2012年版で文書化要求のある項番 2019年版で文書化要求のある項番
4.1a 7.2 9.1.1 4.2.2 8.4.2.4
4.2 b 8.2.1 9.2 4.3.1 8.4.3.1
4.3 c 8.2.2 9.3 4.3.2 8.4.4.1
4.2.2 8.2.3 10.1 5.2.2 8.4.5
4.3.1 8.4.1   6.2.1 9.1
4.3.2 8.4.2   7.2 9.2.2
5.3 8.4.4   8.1 9.3.3.2
6.2 8.4.5   8.4.1 10.1.3

ちなみに、2012年版の規格には記載のあった用語のうち、比較的利用が少ないと思われる「MAO(最大許容停止)」や「MBCO(最小事業継続目標)」といった用語群が2019年版では削除されています。

組織はいつまでに対応すべきか

2012年版で認証取得している組織は、2022年10月30日までに2019年版への移行を完了させる必要があります。

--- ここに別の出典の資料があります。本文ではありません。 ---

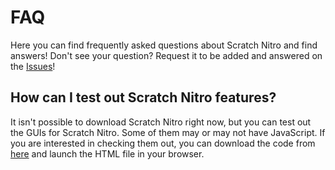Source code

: # FAQ
Here you can find frequently asked questions about Scratch Nitro and find answers! Don't see your question? Request it to be added and answered on the [Issues](https://github.com/ScratchNitro/scratchnitro.github.io/issues)!

## How can I test out Scratch Nitro features?
It isn't possible to download Scratch Nitro right now, but you can test out the GUIs for Scratch Nitro. Some of them may or may not have JavaScript. If you are interested in checking them out, you can download the code from [here](https://github.com/ScratchNitro/Scratch-Nitro) and launch the HTML file in your browser.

「国際認定フォーラム(IAF)」と呼ばれるマネジメントシステムの認定機関の年次総会において、ISO22301の2019年版への移行期間は3年間とすることが決定されたためです。ちなみに、あまりお勧めしませんが2021年4月29日までであれば、これから新たにISO22301認証取得を目指す組織が2012年版で認証を受けることも可能です。

【移行スケジュールイメージ】

図:一般社団法人情報マネジメントシステム認定センター「ISO22301:2019への移行について」を基に弊社にて作成

なお、認証取得にあたっては認証審査機関と呼ばれる専門組織に審査申し込みを行う必要がありますが、認証審査機関全てがISO22301:2019版の認証審査を行えるわけではないことに注意が必要です。この点については、認証取得を検討されはじめた段階で、一度、認証審査機関やコンサルティング会社にご相談ください。

ISO22301:2019の邦訳版については、一般財団法人日本規格協会より入手することができます。